In fact, the most efficient design involving ten clusters in 11 time periods in the example above turns out to be a kind of mixture of the two previous designs, known as a hybrid design (but be careful with this terminology, because in implementation science a “hybrid design” can also mean something else):
The moral of the story
I’m not necessarily advocating the rather unusual looking, hybrid design over something simpler, but I do want you to understand that a classic stepped wedge isn’t always the most efficient design choice, and if you want to justify your use of a stepped wedge design it isn’t enough simply to say “because it’s efficient”. You should consider alternatives and work out the resources you would need for the trial in each case. (I’m not pretending this is always easy to do, but some tools to help you calculate the number of clusters needed for a trial, or related design parameters, can be found on the Resources for researchers page of this website.)

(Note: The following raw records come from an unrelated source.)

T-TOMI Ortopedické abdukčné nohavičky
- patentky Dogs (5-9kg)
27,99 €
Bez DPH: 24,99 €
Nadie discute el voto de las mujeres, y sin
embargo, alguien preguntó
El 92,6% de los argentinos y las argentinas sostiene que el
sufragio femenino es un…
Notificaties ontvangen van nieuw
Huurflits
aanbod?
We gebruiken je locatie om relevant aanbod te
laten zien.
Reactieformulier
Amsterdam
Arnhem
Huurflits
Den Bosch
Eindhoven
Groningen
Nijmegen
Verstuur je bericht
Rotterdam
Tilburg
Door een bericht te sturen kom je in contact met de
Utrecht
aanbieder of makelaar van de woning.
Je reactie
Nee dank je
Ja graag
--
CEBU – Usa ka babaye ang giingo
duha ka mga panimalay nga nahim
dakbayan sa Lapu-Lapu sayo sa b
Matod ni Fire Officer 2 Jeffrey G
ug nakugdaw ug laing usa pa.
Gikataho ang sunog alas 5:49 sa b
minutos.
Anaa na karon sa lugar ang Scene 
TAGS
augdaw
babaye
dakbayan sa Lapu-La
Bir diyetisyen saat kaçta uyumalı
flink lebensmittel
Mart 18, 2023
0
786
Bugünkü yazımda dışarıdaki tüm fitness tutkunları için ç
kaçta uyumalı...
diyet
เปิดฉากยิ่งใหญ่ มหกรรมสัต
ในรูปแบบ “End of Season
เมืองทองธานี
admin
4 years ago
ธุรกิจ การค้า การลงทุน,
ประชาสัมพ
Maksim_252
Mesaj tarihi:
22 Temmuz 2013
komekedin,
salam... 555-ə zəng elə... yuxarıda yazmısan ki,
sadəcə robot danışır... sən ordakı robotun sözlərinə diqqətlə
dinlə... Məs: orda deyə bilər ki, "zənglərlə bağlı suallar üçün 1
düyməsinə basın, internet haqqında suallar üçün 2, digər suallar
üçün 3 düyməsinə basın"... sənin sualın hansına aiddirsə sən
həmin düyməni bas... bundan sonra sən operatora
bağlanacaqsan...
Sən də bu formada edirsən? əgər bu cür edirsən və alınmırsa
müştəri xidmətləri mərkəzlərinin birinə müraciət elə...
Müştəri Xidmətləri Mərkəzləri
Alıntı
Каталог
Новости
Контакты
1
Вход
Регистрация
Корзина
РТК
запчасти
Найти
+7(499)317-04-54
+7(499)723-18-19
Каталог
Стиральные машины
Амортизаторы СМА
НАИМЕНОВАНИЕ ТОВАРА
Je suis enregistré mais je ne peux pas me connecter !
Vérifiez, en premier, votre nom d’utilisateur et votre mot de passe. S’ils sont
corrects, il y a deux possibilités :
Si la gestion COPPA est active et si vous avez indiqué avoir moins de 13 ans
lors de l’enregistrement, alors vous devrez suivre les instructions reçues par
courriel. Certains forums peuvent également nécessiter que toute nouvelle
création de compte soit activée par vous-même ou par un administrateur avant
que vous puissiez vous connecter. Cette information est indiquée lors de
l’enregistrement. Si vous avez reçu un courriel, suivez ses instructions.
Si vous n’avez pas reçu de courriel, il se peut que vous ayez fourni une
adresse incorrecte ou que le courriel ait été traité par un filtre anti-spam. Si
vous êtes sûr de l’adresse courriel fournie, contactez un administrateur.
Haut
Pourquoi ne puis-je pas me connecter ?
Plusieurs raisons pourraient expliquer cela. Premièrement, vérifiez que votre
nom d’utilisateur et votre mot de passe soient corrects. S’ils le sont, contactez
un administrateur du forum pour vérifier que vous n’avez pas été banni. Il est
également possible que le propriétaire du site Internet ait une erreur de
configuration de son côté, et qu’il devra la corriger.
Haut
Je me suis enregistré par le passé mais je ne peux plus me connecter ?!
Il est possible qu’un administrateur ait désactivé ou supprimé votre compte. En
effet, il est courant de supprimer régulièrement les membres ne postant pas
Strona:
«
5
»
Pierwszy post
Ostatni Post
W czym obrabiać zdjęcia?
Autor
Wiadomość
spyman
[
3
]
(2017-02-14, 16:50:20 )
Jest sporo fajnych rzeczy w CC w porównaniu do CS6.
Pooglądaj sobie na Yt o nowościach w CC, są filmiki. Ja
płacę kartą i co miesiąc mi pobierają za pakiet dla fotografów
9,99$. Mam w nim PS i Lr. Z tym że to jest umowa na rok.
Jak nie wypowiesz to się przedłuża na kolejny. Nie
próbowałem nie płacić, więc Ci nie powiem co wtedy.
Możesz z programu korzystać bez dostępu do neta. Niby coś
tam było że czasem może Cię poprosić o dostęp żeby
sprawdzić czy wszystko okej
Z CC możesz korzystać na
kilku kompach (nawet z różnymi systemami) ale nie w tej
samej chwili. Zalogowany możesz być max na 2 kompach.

Bad reasons for doing a stepped wedge trial
Finally, if you’ve read some of my other posts – particularly What is a stepped wedge trial? and The first stepped wedge trial – you may have picked up on what I think are a couple of very poor justifications for using a stepped wedge design rather than a simpler approach: (1) that you want everyone to get the intervention (see You want everyone to have the intervention? You don’t need a stepped wedge trial for that), and (2) that the intervention was being rolled out anyway. The latter is likely, in all honesty, to make it harder to do a stepped wedge trial, since the timescale may be pressured and sites may be resistant to complying with your beautifully randomised stepped wedge.
No – in any scenario where you’re considering a stepped wedge, ask first “how long can I reasonably ask any site to continue without the intervention?” This will help you understand how much time you have to conduct a truly randomised evaluation. Then you can consider the efficiency and practicality of different approaches.